• Exercise details:
Without the pictures, repeat all of the data exactly as it appears below.

• Data provided:
-- Opening Marker --

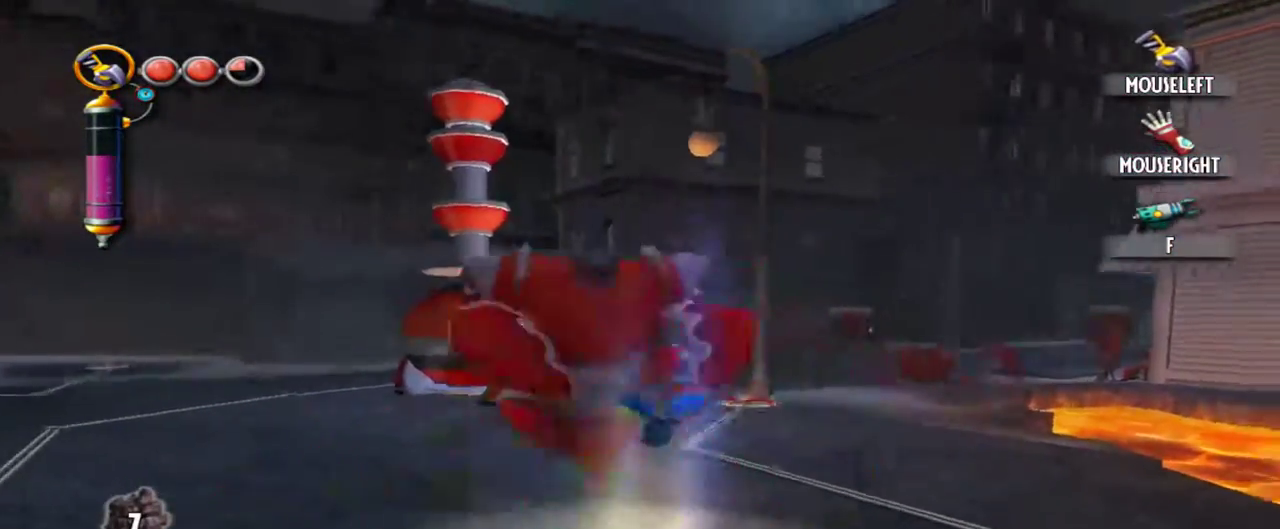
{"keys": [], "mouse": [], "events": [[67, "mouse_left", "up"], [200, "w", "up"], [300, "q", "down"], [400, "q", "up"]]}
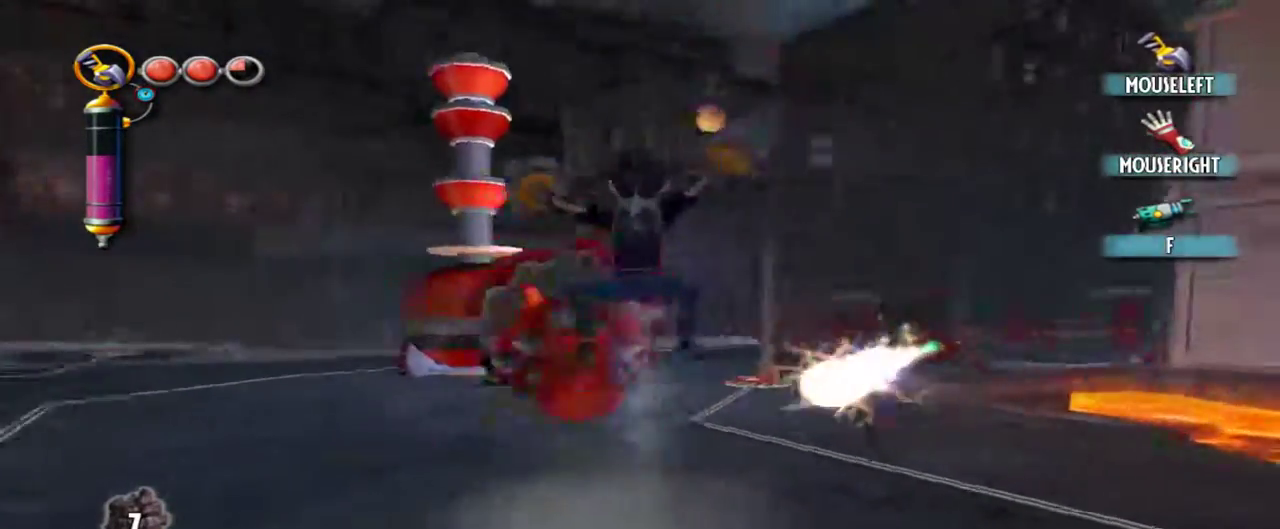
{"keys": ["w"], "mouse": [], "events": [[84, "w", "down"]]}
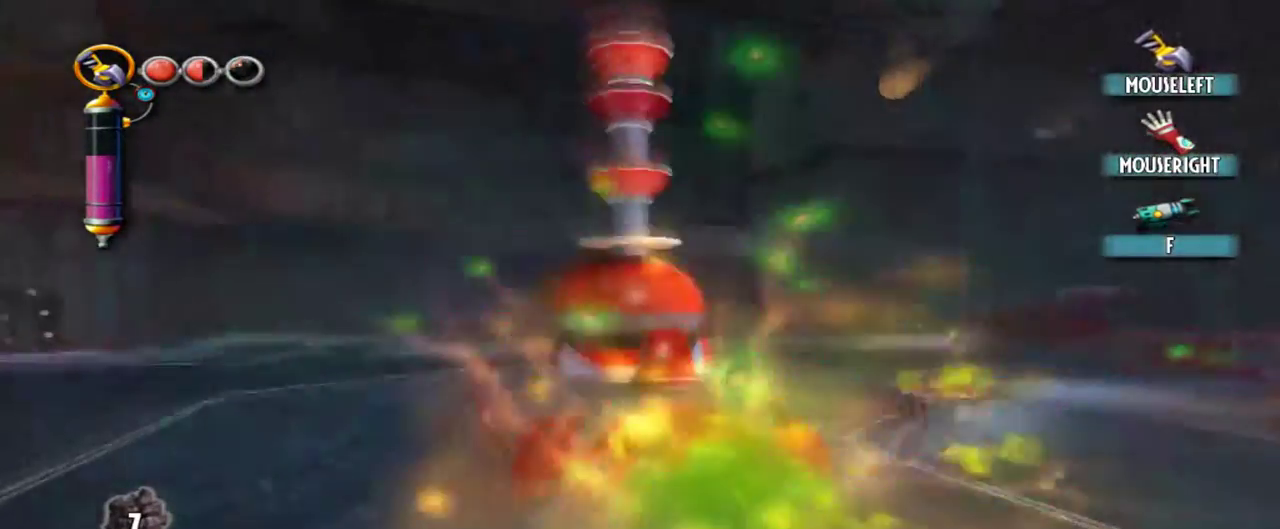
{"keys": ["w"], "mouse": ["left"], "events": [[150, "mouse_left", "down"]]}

-- Closing Marker --

• Exercise result:
{"keys": [], "mouse": [], "events": [[67, "mouse_left", "up"], [200, "w", "up"], [300, "q", "down"], [400, "q", "up"]]}
{"keys": ["w"], "mouse": [], "events": [[84, "w", "down"]]}
{"keys": ["w"], "mouse": ["left"], "events": [[150, "mouse_left", "down"]]}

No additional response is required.